I’m curious about this authentic “New York City Rap” poster that appears to have a bunch of band logos beneath the title.
So Duke beats up this other whore and that gets Cookie upset, but then she realizes men are always right and it’s okay if they hit you.

Later, Duke goes to an all-black strip club and orders a double Scotch and talks to that weird guy from Ally McBeal. At that same club, the guy who was Huggy Bear plays a pimp and yells at his ladies. Did I mention the entire fucking movie has been filmed at night? There’s jack shit to take pictures of.

It was also supposed to be a big deal that Julie Newmar plays the queen pimp in the movie, but really, who cares. At some point Duke gets abducted by another pimp and they have a really poorly choreographed fight. After that, he trashes the apartment he and Cookie live in. Does any of this seem interesting? It’s like this movie skipped the entire build-up part that makes you care about the characters and just jumped into the drama. Too much 80s and not enough 70s. Hookers? Teens? New York? Prostitution? This entry should have a picture every other sentence, but somehow it’s just not happening.
So Duke gets a gun and goes to shoot Cookie because she’s trying to see another pimp. Duke reminds me of me in three weeks because he thinks a gun will solve all his problems. Then he gets in another badly choreographed fight. I’m not even wasted, there’s just nothing to take pictures of! I swear!

While Duke searches for Cookie, she and another hooker do some kinky domination thing with a john. For the record:

Those are the same Return of The Jedi curtains with which I had the accompanying bed linens. Well, I had the sheets, but I didn’t have the pillow cases. When our house was burgled in 1984, they used the pillow cases to steal all of my dads Betamax tapes. They didn’t take the player, though, which happens to be the same player I’m using right now. Talk about full fucking circle.
So, Duke continues on his barely interesting search for Cookie. He has the Ally McBeal guy in tow and proceeds to kill Huggy Bear. Meanwhile, all the hookers are playing poker with Cookie and her younger brother and drinking Jack Daniels and Heineken. You know what I think about people who drink Jack Daniels and Heineken? I think they have real bad bowel movements and shitty taste in music. Duke and Ally McBeal show up at the poker game and get all violent, but none of us care because the entire movie is really boring. At some point Julie Newmar shoots Duke like 34 times because he was beating on Cookie. Then Cookie shoots him for real and the movie fucking ends. Jesus. All the elements for a good story, but not enough development to make anyone care.
Poster and Box Art: For the record, I just want to state that 1986 was the year they finally figured out how to use quotes on modern day movie boxes/cases. I’ve never seen this occur before 1985/1986. I have yet to pinpoint what movie made it standard, but I’m sure you recognize the “big quotes” style of promotion used on the back of this box.
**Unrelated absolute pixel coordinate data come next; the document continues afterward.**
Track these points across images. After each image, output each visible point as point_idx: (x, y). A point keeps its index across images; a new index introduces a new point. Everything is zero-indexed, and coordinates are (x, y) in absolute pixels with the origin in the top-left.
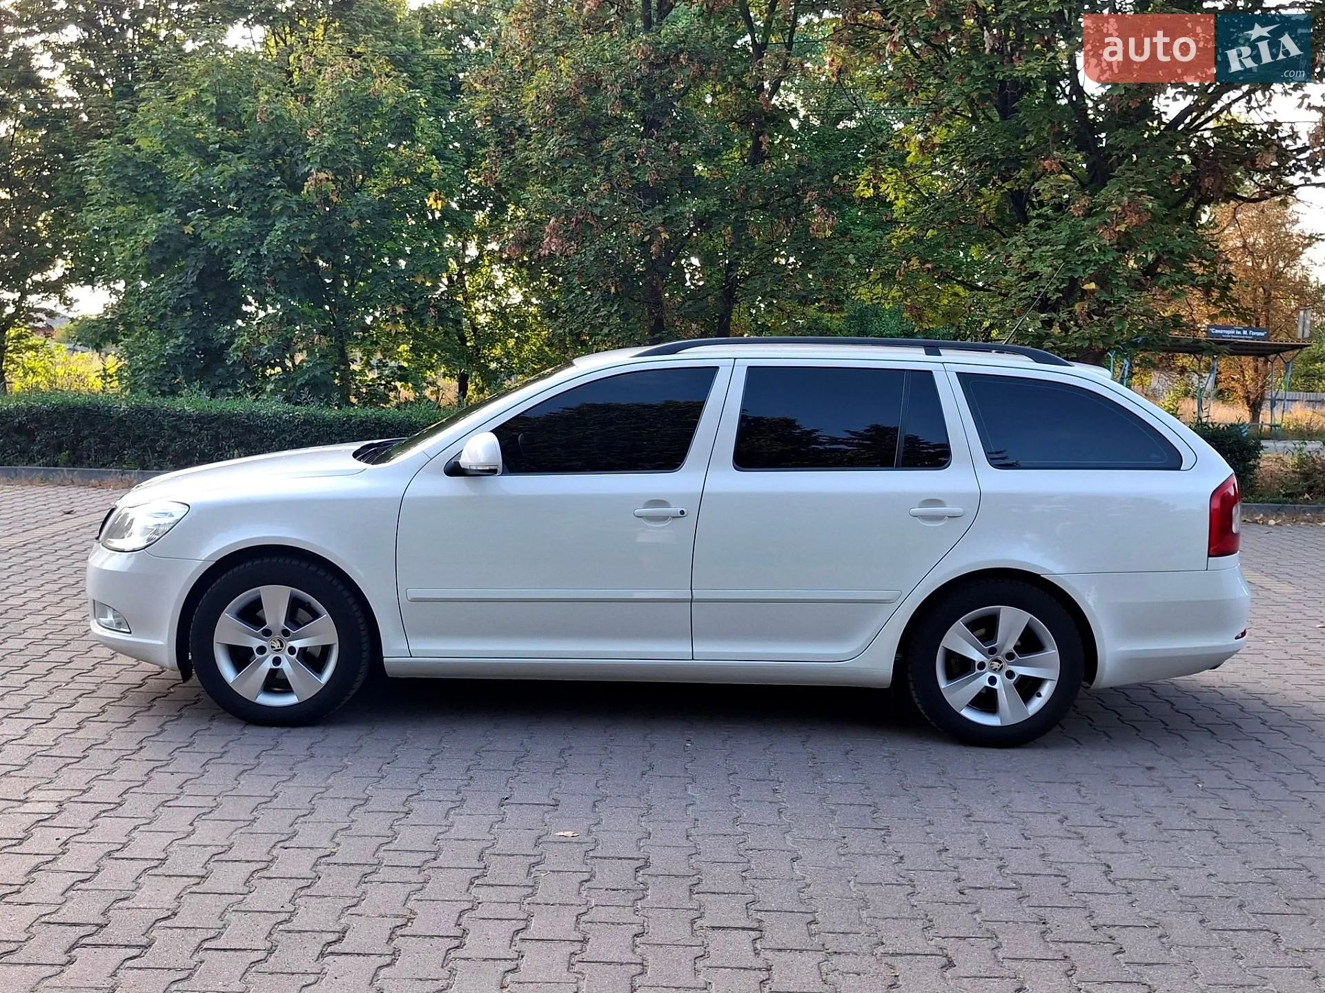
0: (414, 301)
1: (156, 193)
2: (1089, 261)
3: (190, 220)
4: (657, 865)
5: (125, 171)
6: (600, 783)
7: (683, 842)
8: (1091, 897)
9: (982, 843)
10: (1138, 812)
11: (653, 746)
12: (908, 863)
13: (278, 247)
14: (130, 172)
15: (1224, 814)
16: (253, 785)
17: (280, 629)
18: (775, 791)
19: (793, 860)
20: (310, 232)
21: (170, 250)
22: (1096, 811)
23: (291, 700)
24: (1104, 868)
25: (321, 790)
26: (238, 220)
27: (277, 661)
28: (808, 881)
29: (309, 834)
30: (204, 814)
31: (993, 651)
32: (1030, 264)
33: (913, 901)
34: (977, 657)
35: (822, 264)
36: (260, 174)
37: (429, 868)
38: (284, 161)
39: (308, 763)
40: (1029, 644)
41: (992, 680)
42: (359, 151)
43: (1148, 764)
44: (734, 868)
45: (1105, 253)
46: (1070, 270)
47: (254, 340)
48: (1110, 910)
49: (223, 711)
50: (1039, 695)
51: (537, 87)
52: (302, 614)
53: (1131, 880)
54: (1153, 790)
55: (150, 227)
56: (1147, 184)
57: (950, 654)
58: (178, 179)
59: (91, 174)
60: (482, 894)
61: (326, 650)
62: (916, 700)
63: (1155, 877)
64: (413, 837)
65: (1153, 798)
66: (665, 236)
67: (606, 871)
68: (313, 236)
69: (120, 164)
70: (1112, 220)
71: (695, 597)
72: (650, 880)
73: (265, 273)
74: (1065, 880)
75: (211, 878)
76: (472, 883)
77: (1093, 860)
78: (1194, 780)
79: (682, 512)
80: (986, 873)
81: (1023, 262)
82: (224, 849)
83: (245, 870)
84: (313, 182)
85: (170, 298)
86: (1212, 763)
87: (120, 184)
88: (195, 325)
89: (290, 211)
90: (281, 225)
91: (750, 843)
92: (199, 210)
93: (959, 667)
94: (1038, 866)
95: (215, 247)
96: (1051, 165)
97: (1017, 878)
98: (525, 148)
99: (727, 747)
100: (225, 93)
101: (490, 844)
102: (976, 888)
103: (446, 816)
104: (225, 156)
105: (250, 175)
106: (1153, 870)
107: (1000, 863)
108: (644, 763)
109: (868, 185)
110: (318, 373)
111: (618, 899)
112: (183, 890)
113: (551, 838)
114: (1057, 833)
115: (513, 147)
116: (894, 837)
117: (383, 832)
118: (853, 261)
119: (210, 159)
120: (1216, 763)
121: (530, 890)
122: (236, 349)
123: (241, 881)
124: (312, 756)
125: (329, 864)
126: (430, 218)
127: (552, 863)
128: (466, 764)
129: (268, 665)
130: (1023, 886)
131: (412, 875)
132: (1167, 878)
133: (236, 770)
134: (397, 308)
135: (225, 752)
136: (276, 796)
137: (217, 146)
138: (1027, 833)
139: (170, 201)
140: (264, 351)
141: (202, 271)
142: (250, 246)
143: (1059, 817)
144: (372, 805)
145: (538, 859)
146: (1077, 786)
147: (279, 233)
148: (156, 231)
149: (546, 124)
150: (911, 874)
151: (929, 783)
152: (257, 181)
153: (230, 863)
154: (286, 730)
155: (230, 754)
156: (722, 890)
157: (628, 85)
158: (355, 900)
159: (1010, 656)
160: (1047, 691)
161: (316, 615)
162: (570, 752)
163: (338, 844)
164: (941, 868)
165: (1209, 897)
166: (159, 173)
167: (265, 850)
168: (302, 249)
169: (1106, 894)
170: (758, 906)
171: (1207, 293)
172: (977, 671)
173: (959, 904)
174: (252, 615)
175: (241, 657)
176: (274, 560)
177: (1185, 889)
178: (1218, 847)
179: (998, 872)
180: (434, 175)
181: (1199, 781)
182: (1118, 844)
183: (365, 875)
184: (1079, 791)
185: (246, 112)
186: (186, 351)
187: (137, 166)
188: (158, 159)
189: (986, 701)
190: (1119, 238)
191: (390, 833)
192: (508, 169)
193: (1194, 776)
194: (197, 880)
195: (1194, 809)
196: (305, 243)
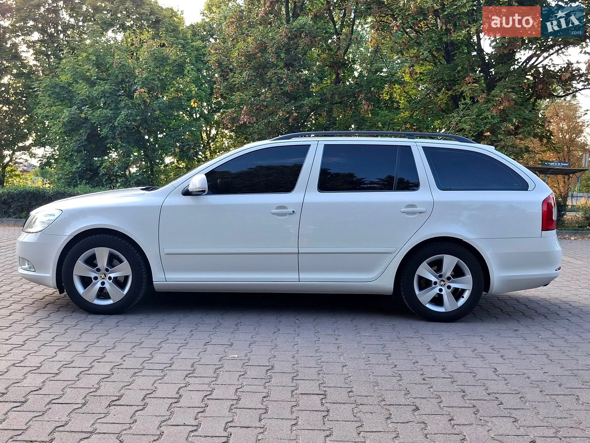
0: (184, 146)
1: (69, 100)
2: (487, 123)
3: (83, 110)
4: (277, 368)
5: (55, 90)
6: (254, 336)
7: (292, 360)
8: (487, 381)
9: (435, 360)
10: (510, 347)
11: (280, 322)
12: (398, 368)
13: (123, 122)
14: (57, 90)
15: (551, 348)
16: (87, 338)
17: (105, 268)
18: (337, 339)
19: (343, 366)
20: (137, 116)
21: (75, 125)
22: (490, 347)
23: (110, 302)
24: (493, 370)
25: (120, 339)
26: (105, 111)
27: (103, 283)
28: (350, 375)
29: (110, 357)
30: (62, 349)
31: (441, 276)
32: (460, 125)
33: (400, 383)
34: (433, 279)
35: (366, 127)
36: (115, 90)
37: (167, 370)
38: (126, 85)
39: (116, 329)
40: (458, 272)
41: (441, 290)
42: (159, 80)
43: (515, 329)
44: (314, 370)
45: (494, 119)
46: (478, 127)
47: (112, 164)
48: (496, 386)
49: (79, 308)
50: (463, 297)
51: (238, 49)
52: (115, 261)
53: (506, 374)
54: (517, 338)
55: (66, 114)
56: (513, 88)
57: (420, 278)
58: (78, 94)
59: (40, 91)
60: (191, 380)
61: (126, 278)
62: (405, 300)
63: (519, 373)
64: (161, 358)
65: (517, 342)
66: (295, 114)
67: (253, 371)
68: (138, 118)
69: (53, 87)
70: (497, 104)
71: (300, 251)
72: (273, 375)
73: (117, 134)
74: (474, 374)
75: (61, 374)
76: (187, 376)
77: (488, 366)
78: (538, 335)
79: (293, 212)
80: (437, 371)
81: (457, 124)
82: (69, 363)
83: (77, 371)
84: (139, 93)
85: (74, 146)
86: (546, 328)
87: (53, 96)
88: (86, 158)
89: (128, 106)
90: (124, 113)
91: (323, 360)
92: (87, 106)
93: (425, 284)
94: (461, 368)
95: (95, 123)
96: (469, 80)
97: (451, 373)
98: (233, 77)
99: (315, 322)
100: (100, 55)
101: (198, 360)
102: (431, 378)
103: (178, 350)
104: (99, 83)
105: (111, 91)
106: (517, 371)
107: (443, 367)
108: (275, 328)
109: (387, 94)
110: (140, 178)
111: (257, 382)
112: (47, 379)
113: (227, 358)
114: (471, 356)
115: (228, 77)
116: (392, 358)
117: (147, 356)
118: (380, 126)
119: (92, 84)
120: (548, 328)
121: (215, 379)
122: (104, 168)
123: (75, 375)
124: (118, 326)
125: (119, 369)
126: (195, 116)
127: (226, 367)
128: (190, 329)
129: (99, 285)
130: (454, 377)
131: (158, 373)
132: (524, 374)
133: (80, 332)
134: (176, 149)
135: (77, 325)
136: (98, 342)
137: (96, 78)
138: (457, 356)
139: (75, 103)
140: (116, 169)
141: (89, 134)
142: (110, 122)
143: (472, 349)
144: (143, 345)
145: (220, 366)
146: (481, 337)
147: (123, 116)
148: (68, 116)
149: (242, 66)
150: (400, 372)
151: (411, 336)
152: (114, 93)
153: (71, 368)
154: (107, 316)
155: (78, 325)
156: (308, 379)
157: (279, 48)
158: (129, 383)
159: (449, 279)
160: (467, 295)
161: (121, 261)
162: (241, 324)
163: (124, 361)
164: (414, 369)
165: (545, 381)
166: (70, 91)
167: (89, 363)
168: (133, 123)
169: (494, 380)
170: (325, 385)
171: (541, 141)
172: (433, 286)
173: (422, 384)
174: (91, 262)
175: (86, 282)
176: (101, 236)
177: (533, 378)
178: (549, 361)
179: (442, 371)
180: (194, 92)
181: (539, 335)
182: (501, 360)
183: (135, 373)
184: (482, 339)
185: (109, 63)
186: (81, 170)
187: (61, 87)
188: (70, 84)
189: (438, 300)
190: (500, 112)
191: (150, 356)
192: (226, 87)
193: (537, 333)
194: (54, 375)
195: (537, 346)
196: (135, 121)
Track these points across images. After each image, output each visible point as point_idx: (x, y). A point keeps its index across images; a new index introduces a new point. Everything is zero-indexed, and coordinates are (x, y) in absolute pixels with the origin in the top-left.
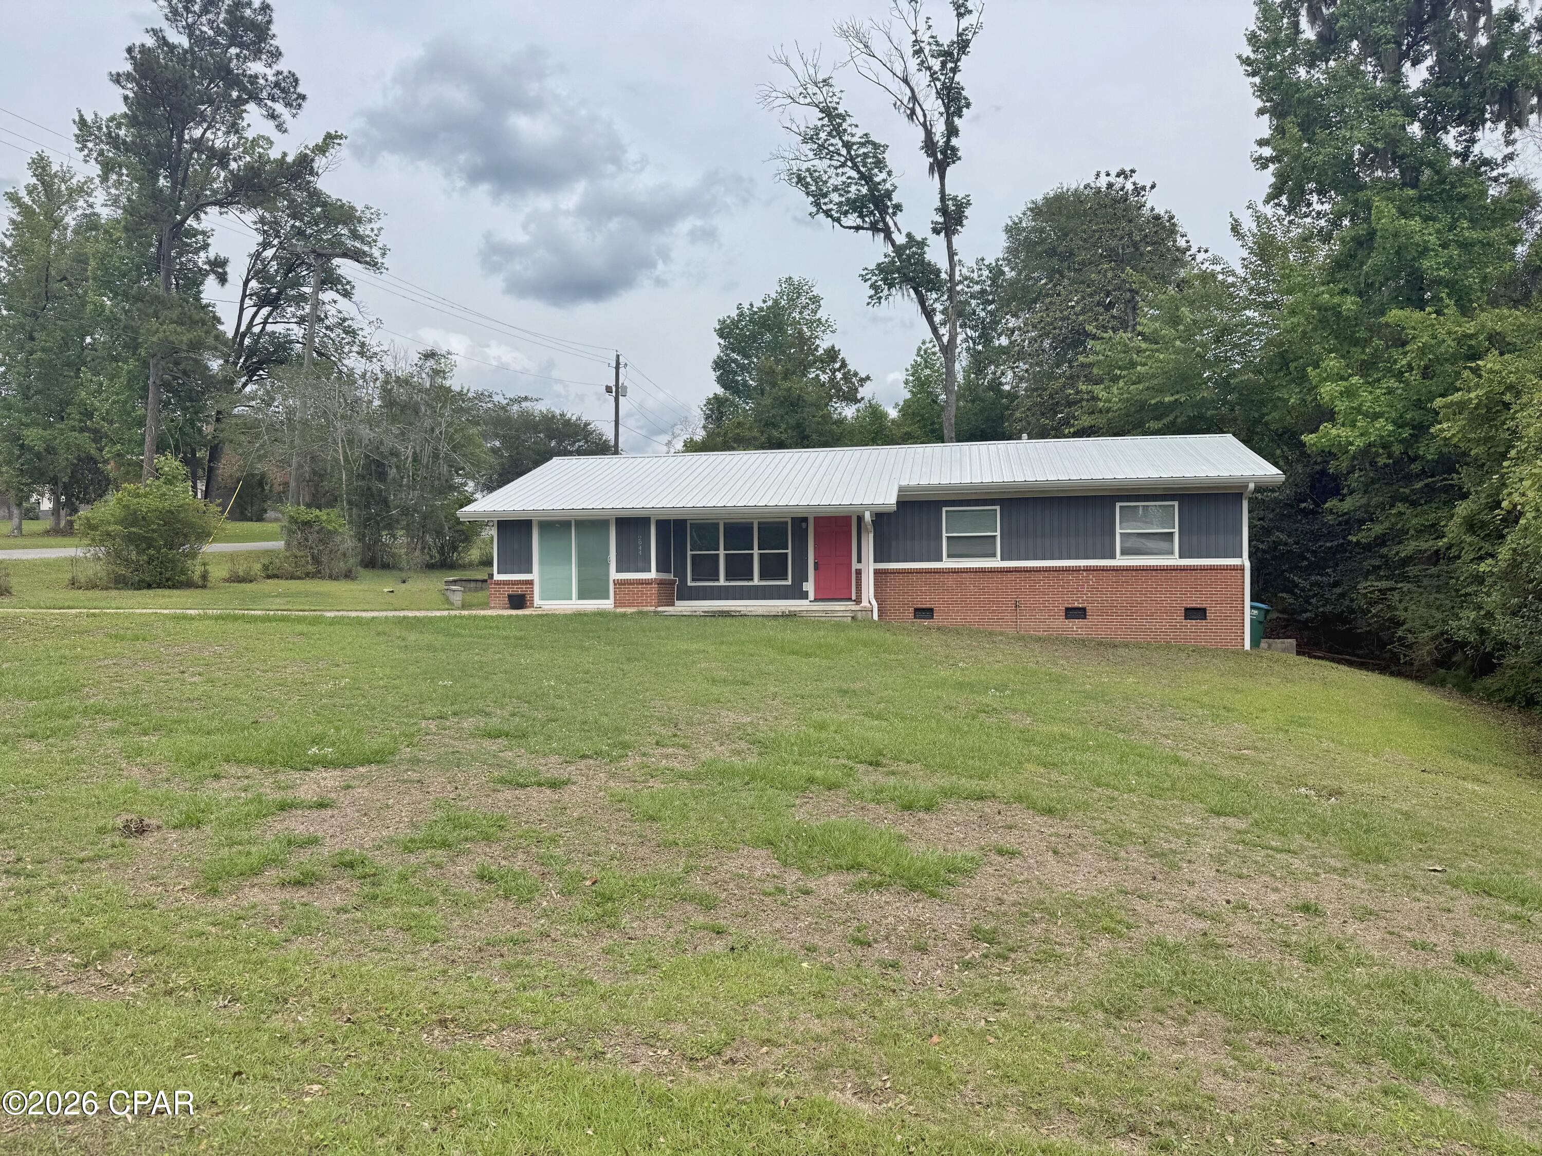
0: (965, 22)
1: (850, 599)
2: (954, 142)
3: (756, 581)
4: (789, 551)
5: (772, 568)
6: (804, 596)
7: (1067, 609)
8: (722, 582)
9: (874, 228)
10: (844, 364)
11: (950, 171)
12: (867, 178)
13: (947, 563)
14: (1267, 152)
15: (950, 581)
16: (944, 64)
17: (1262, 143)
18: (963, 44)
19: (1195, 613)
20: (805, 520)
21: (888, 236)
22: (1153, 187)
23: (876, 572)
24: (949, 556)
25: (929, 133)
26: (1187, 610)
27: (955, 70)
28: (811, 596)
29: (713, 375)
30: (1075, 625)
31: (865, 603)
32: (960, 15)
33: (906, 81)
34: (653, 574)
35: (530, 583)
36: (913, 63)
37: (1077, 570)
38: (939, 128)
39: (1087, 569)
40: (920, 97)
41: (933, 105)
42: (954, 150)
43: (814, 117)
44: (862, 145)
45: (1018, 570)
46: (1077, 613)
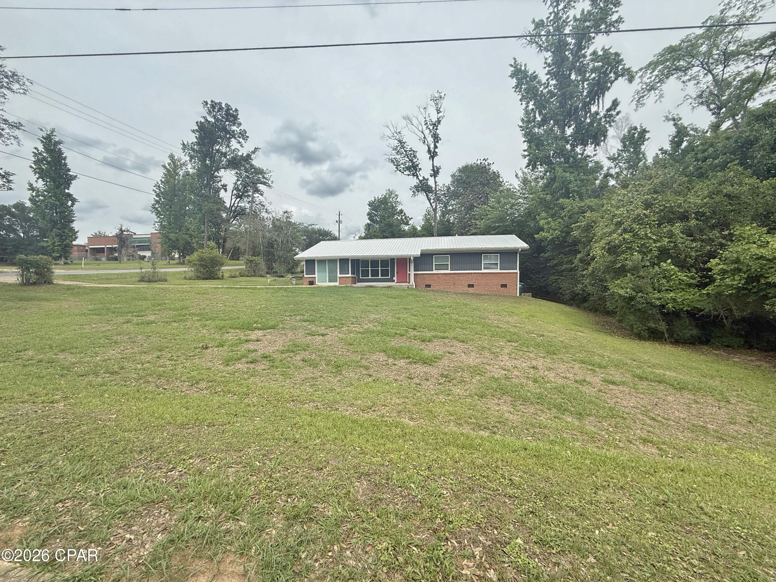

When did we start caring what these people thought of movies? Before this you rented a movie based on the story, cover, actors, word of mouth, etc. It’s as if at some point around 1985 everyone said “Fuck it, we don’t know shit, let’s put these giant quotes on here, that will tell everyone what to rent.” And guess what, this is right around the point that being a piece of shit P.R. person started to become a career choice. The world sucks now.
Availability: Used VHS.





I think the Return of the Jedi curtains/anecdote completely blew my fucking mind.
Thank you for your consistent and loyal commenting Mr. Anderson.
Dude, your reviews are the shit. Keep up the good work brother!
still anxiously awaiting your reviews of bad softcore porn
Great panty shot… and that “New york city rap” poster is fucking retardd!